> _What to work on_
Beginning with the line in which "hfov_deg: 46.8" appears, transcribe each line word for word until the records end. Do not include pictures.

(Beginning of Data to use)

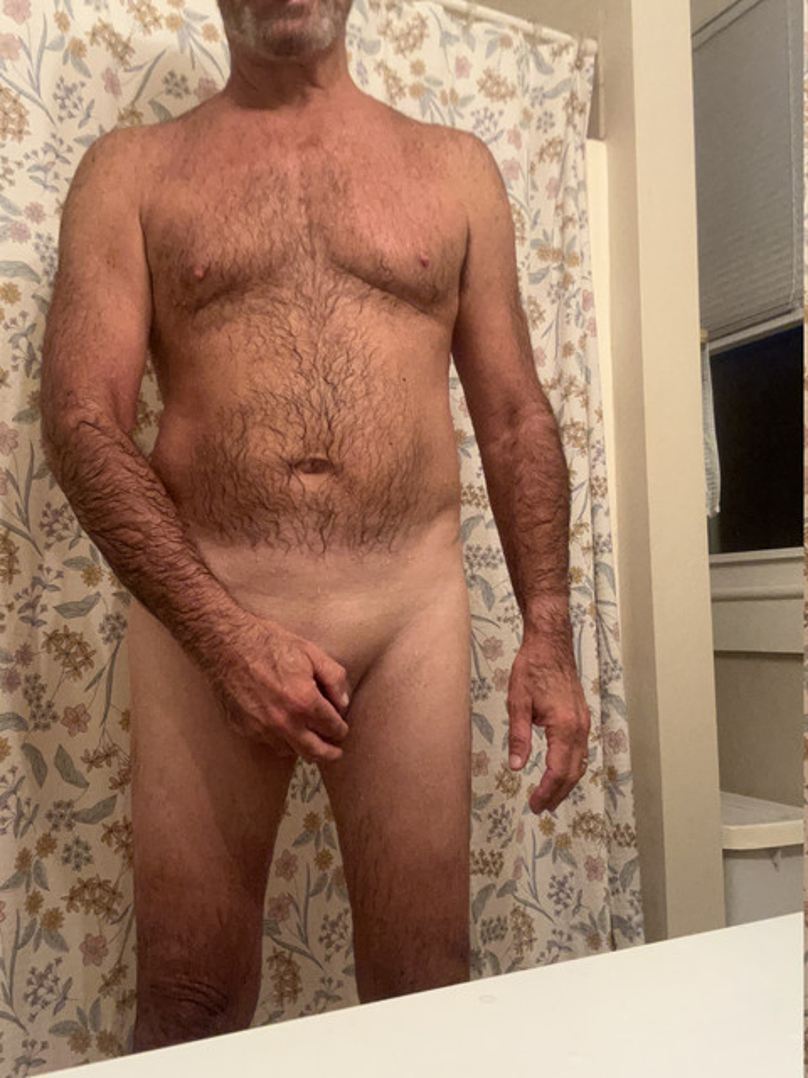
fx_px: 934
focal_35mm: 30
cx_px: 404
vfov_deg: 60.0
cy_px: 539
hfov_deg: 46.8
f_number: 1.9
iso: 250
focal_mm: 2.69
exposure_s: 1/40
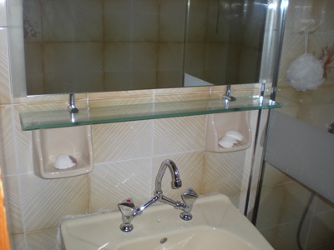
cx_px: 167
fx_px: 367
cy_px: 125
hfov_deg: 49.0
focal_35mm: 38
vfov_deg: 37.7
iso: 64
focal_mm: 6.3
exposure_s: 1/60
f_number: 3.1
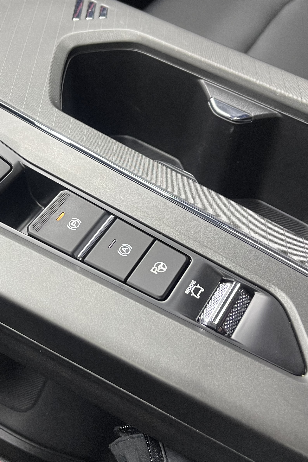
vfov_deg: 44.4
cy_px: 194
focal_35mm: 44
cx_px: 56
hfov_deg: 29.7
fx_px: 565
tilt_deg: -47.3
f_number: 1.6
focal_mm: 5.1
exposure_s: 1/50
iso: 200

(End of Data to use)

> _Exercise response_
hfov_deg: 46.8
f_number: 1.9
iso: 250
focal_mm: 2.69
exposure_s: 1/40
cx_px: 167
fx_px: 367
cy_px: 125
hfov_deg: 49.0
focal_35mm: 38
vfov_deg: 37.7
iso: 64
focal_mm: 6.3
exposure_s: 1/60
f_number: 3.1
vfov_deg: 44.4
cy_px: 194
focal_35mm: 44
cx_px: 56
hfov_deg: 29.7
fx_px: 565
tilt_deg: -47.3
f_number: 1.6
focal_mm: 5.1
exposure_s: 1/50
iso: 200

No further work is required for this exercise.